MIAMI (AP) — A federal judge in Miami declared in a ruling that four major cruise companies conducted tourism operations to Cuba, which were prohibited by U.S. law between 2015 and 2019.
In her ruling on Monday, Judge Beth Bloom said that the cruise lines Carnival, Norwegian, Royal Caribbean and MSC must compensate the descendants of an American businessman for using a Havana terminal that was confiscated after the Cuban revolution for travel outside the categories of travel allowed by the law.
After former President Barack Obama began a rapprochement with the island, the U.S. Treasury Department issued permits to cruise companies to transport U.S. passengers to Cuba, but that didn't mean people could travel for tourism, the judge said.
“The fact that the Office of Foreign Assets Control (OFAC) issued permits to travel to Cuba and that officials of the executive branch, including the president, encouraged the accused to do so, does not automatically immunize defendants from their responsibility if they carried out tourist activities prohibited by law,” Bloom wrote.
The judge said in her decision that the matter could proceed to trial to decide the amount of compensation.
Bloom indicated that these companies carried passengers outside the categories of travel permitted by law. The 169-page court document shows that the four cruise lines also awarded millionaire contracts to various Cuban government agencies to use the terminal and conduct guided tours.
The document also revealed that the companies earned more than $1.1 billion in revenue from booking cruise ships with stopovers in Cuba.
When cruise passengers began traveling to Cuba in 2016, they went on excursions to nightclubs, landmarks, rivers and beaches.
That was before then-President Donald Trump announced restrictions in June 2019, prompting cruise lines to quickly eliminate their stopovers in Cuba and redirect their vessels on the fly.
A month before those restrictions were announced, the Trump administration decided to activate a provision of the U.S. embargo on the island that allowed Americans to sue almost any company that did business or benefited from property confiscated by the Cuban government.

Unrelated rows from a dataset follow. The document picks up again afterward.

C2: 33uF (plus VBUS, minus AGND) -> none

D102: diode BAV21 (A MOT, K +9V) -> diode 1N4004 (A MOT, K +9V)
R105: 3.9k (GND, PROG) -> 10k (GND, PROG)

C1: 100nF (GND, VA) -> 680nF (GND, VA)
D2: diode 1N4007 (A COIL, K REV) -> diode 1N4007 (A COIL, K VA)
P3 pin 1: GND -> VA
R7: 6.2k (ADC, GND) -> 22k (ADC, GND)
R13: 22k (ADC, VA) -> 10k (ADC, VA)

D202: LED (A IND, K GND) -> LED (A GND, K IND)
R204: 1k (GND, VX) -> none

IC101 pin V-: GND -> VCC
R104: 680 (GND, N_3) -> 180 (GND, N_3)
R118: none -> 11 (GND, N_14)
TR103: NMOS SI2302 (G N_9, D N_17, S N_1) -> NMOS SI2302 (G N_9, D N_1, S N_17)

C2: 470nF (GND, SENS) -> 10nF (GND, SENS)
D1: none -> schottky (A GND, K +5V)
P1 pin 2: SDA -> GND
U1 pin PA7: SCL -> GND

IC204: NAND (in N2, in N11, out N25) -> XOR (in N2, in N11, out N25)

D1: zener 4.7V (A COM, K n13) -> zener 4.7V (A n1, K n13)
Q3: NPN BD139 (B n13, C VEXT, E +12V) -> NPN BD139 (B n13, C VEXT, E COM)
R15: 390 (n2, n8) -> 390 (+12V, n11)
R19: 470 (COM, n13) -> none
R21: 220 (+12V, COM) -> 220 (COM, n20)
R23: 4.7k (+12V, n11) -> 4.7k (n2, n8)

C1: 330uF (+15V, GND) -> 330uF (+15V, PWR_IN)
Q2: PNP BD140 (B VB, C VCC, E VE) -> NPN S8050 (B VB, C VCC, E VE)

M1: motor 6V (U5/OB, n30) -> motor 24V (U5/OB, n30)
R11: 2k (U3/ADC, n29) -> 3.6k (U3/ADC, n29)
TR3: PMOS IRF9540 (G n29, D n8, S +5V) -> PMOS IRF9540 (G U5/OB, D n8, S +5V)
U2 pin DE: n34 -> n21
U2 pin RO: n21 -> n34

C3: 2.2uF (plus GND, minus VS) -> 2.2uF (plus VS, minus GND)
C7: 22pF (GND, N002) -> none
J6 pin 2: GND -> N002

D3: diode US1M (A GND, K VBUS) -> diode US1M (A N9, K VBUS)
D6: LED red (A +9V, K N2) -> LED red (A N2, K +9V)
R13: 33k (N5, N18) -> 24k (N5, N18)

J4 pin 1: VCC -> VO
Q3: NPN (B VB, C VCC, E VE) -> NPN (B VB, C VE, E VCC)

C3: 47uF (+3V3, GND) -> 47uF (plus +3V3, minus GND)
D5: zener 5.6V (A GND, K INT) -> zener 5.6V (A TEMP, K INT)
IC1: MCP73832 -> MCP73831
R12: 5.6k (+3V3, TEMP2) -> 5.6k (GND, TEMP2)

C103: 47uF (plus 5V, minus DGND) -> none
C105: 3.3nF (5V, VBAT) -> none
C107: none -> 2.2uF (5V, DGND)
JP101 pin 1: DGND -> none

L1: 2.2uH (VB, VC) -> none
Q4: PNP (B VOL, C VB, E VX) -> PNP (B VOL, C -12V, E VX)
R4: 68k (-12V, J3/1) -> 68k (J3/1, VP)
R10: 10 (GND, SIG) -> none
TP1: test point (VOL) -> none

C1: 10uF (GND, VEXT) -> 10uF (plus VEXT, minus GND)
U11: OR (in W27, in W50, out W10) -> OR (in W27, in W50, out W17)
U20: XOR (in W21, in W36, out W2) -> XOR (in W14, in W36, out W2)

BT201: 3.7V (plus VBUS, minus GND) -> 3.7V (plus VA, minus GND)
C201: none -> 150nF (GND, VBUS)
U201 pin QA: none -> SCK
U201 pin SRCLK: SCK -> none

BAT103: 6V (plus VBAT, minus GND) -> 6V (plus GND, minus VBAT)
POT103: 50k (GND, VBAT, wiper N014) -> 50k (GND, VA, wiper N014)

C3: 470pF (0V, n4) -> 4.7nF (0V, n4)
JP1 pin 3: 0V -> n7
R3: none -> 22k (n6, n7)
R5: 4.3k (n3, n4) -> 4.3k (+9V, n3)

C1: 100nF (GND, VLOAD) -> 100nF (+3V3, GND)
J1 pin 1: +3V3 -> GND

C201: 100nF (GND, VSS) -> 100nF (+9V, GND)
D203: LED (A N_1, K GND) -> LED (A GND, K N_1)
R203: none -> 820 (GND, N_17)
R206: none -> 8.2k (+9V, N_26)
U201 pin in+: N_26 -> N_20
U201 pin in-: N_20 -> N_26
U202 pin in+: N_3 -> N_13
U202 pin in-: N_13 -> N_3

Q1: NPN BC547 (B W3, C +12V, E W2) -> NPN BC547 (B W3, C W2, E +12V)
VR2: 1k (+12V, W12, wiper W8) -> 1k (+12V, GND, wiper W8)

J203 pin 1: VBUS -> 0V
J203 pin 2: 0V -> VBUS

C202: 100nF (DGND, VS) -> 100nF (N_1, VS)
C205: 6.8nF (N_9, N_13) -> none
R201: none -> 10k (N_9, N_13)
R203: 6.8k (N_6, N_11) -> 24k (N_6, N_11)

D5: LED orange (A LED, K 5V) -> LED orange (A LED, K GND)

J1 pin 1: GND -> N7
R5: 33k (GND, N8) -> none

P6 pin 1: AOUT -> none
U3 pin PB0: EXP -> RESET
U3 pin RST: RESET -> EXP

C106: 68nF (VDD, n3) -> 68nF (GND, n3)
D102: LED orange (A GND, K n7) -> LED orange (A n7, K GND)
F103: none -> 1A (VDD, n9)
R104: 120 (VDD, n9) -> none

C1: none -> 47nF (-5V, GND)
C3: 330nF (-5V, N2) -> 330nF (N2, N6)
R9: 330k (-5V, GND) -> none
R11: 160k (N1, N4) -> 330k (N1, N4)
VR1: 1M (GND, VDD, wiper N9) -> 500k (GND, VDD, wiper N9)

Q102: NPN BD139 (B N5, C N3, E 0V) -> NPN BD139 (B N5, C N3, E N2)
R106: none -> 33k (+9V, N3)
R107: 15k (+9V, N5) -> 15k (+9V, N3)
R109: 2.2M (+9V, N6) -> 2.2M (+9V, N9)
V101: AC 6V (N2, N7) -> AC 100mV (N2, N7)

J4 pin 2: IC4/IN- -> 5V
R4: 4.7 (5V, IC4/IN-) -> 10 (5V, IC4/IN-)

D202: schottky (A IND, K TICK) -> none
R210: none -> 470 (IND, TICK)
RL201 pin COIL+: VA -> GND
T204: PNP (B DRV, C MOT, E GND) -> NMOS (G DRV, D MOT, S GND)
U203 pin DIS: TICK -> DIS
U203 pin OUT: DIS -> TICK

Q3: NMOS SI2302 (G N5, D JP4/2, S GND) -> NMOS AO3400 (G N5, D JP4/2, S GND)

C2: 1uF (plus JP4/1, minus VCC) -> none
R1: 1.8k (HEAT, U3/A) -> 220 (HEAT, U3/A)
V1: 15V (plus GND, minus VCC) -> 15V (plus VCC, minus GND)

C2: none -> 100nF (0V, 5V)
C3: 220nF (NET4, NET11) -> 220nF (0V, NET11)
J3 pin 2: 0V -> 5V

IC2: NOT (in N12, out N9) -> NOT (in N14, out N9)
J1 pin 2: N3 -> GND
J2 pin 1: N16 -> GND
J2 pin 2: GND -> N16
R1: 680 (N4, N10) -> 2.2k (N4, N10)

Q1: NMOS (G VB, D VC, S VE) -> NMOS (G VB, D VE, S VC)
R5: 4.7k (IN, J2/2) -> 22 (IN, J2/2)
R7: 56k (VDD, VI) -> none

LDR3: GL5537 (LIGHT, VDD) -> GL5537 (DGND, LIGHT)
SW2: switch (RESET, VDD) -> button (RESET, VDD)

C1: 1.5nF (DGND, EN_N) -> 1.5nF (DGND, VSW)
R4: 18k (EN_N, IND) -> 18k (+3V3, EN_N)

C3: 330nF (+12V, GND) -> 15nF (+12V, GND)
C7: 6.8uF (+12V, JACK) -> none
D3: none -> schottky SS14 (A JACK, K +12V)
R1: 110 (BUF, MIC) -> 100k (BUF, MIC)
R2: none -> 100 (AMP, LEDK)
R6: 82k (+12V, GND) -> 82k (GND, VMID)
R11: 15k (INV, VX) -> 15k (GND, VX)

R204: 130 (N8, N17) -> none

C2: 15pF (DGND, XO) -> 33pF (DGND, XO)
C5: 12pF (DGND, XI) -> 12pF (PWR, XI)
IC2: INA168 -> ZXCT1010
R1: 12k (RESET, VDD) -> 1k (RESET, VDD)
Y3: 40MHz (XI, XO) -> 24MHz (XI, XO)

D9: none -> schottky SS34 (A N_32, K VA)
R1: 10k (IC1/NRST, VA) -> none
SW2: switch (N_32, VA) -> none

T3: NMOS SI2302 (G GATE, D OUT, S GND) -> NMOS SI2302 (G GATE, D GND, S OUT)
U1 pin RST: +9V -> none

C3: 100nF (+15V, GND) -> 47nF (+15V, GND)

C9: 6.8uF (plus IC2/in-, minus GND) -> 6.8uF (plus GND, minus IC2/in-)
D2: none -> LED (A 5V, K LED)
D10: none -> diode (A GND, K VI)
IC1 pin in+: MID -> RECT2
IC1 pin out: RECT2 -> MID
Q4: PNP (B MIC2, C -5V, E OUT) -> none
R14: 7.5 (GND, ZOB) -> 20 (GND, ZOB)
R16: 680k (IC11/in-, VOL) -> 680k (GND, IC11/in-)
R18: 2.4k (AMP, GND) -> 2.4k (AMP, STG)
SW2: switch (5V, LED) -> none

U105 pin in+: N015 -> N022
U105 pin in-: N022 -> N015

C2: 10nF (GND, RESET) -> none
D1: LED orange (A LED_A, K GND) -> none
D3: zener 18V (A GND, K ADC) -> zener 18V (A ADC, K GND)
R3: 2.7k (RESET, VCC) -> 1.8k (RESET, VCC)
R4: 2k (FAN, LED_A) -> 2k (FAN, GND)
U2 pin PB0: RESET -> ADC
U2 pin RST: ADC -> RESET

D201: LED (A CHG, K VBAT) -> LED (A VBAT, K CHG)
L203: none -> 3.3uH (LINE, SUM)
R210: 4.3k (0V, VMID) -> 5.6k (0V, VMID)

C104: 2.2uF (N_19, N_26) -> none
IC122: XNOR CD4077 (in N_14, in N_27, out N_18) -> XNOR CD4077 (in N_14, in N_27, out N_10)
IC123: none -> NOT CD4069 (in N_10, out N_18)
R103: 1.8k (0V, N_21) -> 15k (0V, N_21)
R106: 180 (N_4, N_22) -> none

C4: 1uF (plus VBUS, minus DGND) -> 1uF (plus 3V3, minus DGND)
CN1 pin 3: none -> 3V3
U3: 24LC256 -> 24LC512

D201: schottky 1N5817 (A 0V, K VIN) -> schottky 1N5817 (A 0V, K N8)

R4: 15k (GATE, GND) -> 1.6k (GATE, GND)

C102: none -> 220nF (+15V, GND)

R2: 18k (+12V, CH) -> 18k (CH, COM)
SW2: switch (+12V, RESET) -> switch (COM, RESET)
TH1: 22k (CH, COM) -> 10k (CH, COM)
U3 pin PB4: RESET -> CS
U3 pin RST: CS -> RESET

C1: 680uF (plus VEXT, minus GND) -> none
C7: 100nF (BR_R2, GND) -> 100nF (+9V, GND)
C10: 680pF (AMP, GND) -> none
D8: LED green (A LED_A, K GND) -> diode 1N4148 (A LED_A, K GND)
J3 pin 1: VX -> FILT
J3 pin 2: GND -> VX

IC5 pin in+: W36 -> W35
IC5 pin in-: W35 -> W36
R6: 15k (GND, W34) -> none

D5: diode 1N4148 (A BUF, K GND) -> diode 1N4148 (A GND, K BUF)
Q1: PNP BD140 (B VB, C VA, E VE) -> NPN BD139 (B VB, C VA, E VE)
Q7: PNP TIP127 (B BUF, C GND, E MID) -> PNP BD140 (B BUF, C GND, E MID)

All presidents had suspended what is known as Title III of the Helms-Burton Act of 1996 since its adoption because of objections from US allies doing business in Cuba and because of the effect on future US-island negotiated agreements.
One of the exceptions to the provision of that law is for the uses of that property for legal travel, and Bloom said these cruises were not exempt.
The Havana Docks company is looking for around $9.2 million. Company president Mickael Behn is the grandson of William C. Behn, an American who owned three docks that were confiscated in 1960. Mickael Behn is an executive at a television station and lives in Miami and London.
Cruise companies did not respond to a request for comment. Nor could the lawyer representing Havana Docks be contacted at this time.